‘Counting On’ Season 8 Episode 1: Breaking (and Licking) Plates in Greece

When you’re finally getting some…

Counting On has returned and we couldn’t be more excited! OK, maybe not first-full-frontal-hug excited, but nevertheless, still pretty excited for all the upcoming fundie fun!

Since we last checked in with the elder Duggar spawn (the ones still permitted to appear on TLC, that is), there’s been…wait for it…more weddings, babies and courtships!

I mean, this is ‘Counting On.’ If Duggar kids aren’t getting hitched or sperminated, what else are they really going to show us?

(We are still trying to calm ourselves from that riveting episode last season in which we watched Joe and Kendra play frisbee golf..or that time when Joy went to the eye doctor! That was breath-taking TV right there, folks!)

After a quick recap of who’s side-hugging who, Jessa mentions that Jana is “busy doing her own thing” (i.e. being single and basically taking care of everything and everybody). We are even treated to a collage of all the manual labor Jana does on a regular basis.

“No, Jessa, I don’t have time to breastfeed your kids! Stop asking me!”

Next, we head to the Duggar Compound where we see Josiah slicking back what’s left of his hair in the bunk-bed filled room he shares with his fellow unmarried bros.

Jedidiah, Jeremiah and Jason (who, until this point, was rarely put on camera because he was one of the “background kids” we always forget about) chat about Lauren, the new lady in Josiah’s life. They lament on Josiah’s increased use of deodorant since he started getting close enough to a girl that she could smell his pits.

(The fact that they’re implying that Josiah didn’t wear deodorant before meeting Lauren is disturbing. Can you imagine how bad the boys’ prison-esque bunk room must smell!?)

“Find I’ll wear deodorant, but I refuse to be hosed off more than twice a week!”

We “learn” that Josiah is planning to ask his special side-hug friend, Lauren, to officially begin courting him (and his newly freshened armpits.) He enlists the help of some of his sisters to help him pull off his courtship proposal.

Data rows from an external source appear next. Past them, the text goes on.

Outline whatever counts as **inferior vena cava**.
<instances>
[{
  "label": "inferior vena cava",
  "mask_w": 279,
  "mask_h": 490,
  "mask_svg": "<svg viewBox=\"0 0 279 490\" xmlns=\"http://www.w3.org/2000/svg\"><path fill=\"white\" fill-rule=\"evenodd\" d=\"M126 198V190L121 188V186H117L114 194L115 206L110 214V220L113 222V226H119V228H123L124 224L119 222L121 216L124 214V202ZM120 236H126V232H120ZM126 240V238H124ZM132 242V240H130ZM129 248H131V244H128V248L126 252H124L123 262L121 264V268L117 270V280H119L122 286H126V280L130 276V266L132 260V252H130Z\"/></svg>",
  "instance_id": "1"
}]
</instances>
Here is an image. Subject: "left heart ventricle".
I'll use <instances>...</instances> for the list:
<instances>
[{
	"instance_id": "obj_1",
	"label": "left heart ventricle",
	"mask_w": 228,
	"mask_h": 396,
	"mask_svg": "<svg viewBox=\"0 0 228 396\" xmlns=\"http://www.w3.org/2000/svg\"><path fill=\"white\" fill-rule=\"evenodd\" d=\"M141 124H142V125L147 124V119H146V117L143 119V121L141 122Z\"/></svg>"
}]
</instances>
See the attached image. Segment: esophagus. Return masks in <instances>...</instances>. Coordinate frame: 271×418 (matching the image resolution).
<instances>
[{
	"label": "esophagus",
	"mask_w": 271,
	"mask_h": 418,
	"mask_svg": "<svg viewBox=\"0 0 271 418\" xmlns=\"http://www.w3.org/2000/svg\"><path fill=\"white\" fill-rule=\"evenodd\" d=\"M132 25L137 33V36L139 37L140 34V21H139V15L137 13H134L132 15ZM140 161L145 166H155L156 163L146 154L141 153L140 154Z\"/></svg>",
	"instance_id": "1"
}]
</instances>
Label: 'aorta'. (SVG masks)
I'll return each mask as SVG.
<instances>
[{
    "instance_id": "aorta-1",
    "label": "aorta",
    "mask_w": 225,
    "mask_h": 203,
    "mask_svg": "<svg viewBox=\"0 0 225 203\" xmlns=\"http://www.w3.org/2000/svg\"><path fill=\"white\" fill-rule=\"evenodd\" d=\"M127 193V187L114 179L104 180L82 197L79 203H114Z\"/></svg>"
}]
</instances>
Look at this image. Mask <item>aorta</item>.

Jessa, Joy and Kendra (who has giggled her way right into Jill’s old spot on this show) agree to take Lauren out for a night on the town. (In Duggar Land, this means dinner at a chain restaurant. They do, however, get wild and get dessert!) Jessa tells us that Lauren comes from a family a lot like hers. She literally says “they have a boatload of kids” which makes our work here pretty easy…

Jana also attends the festivities. She has somehow managed to find time between cleaning the bathrooms, fumigating the house and wrangling all her younger siblings to have a night out. It’s nice when moms get a chance to have a break…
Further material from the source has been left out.